== Segment start ==
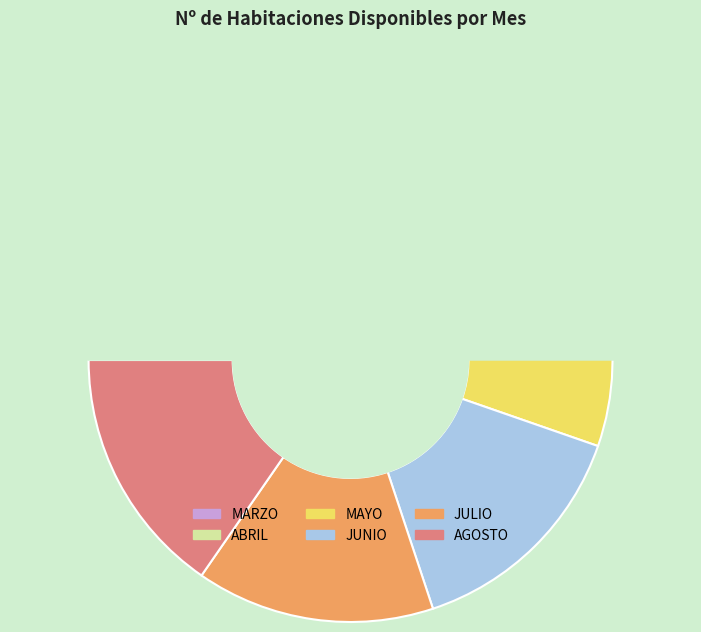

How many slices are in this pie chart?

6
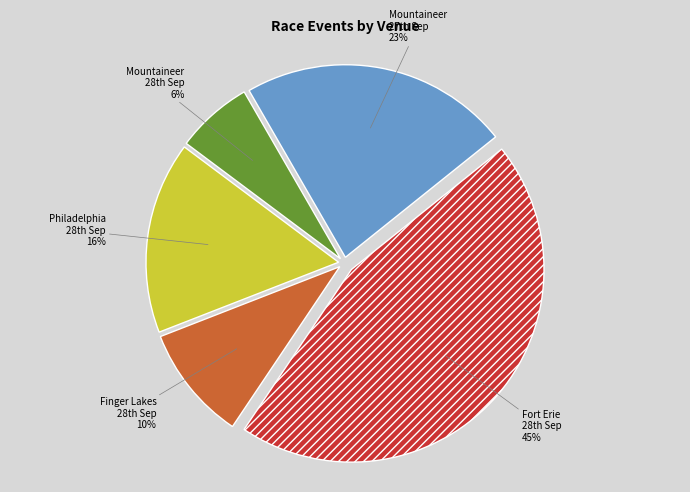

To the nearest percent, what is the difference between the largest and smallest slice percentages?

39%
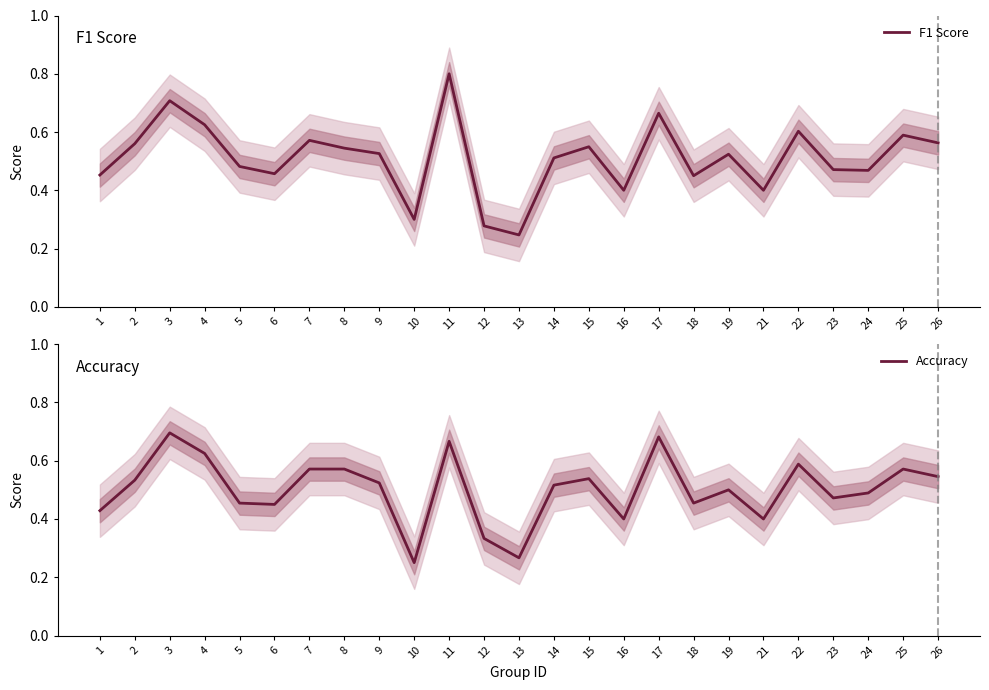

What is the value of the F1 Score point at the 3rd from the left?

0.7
== Segment end ==
Please rewrite all of the records above with "nearest" switched to "closest" and everything else unchanged, leaving out the pictures.

How many slices are in this pie chart?

6

To the closest percent, what is the difference between the largest and smallest slice percentages?

39%

What is the value of the F1 Score point at the 3rd from the left?

0.7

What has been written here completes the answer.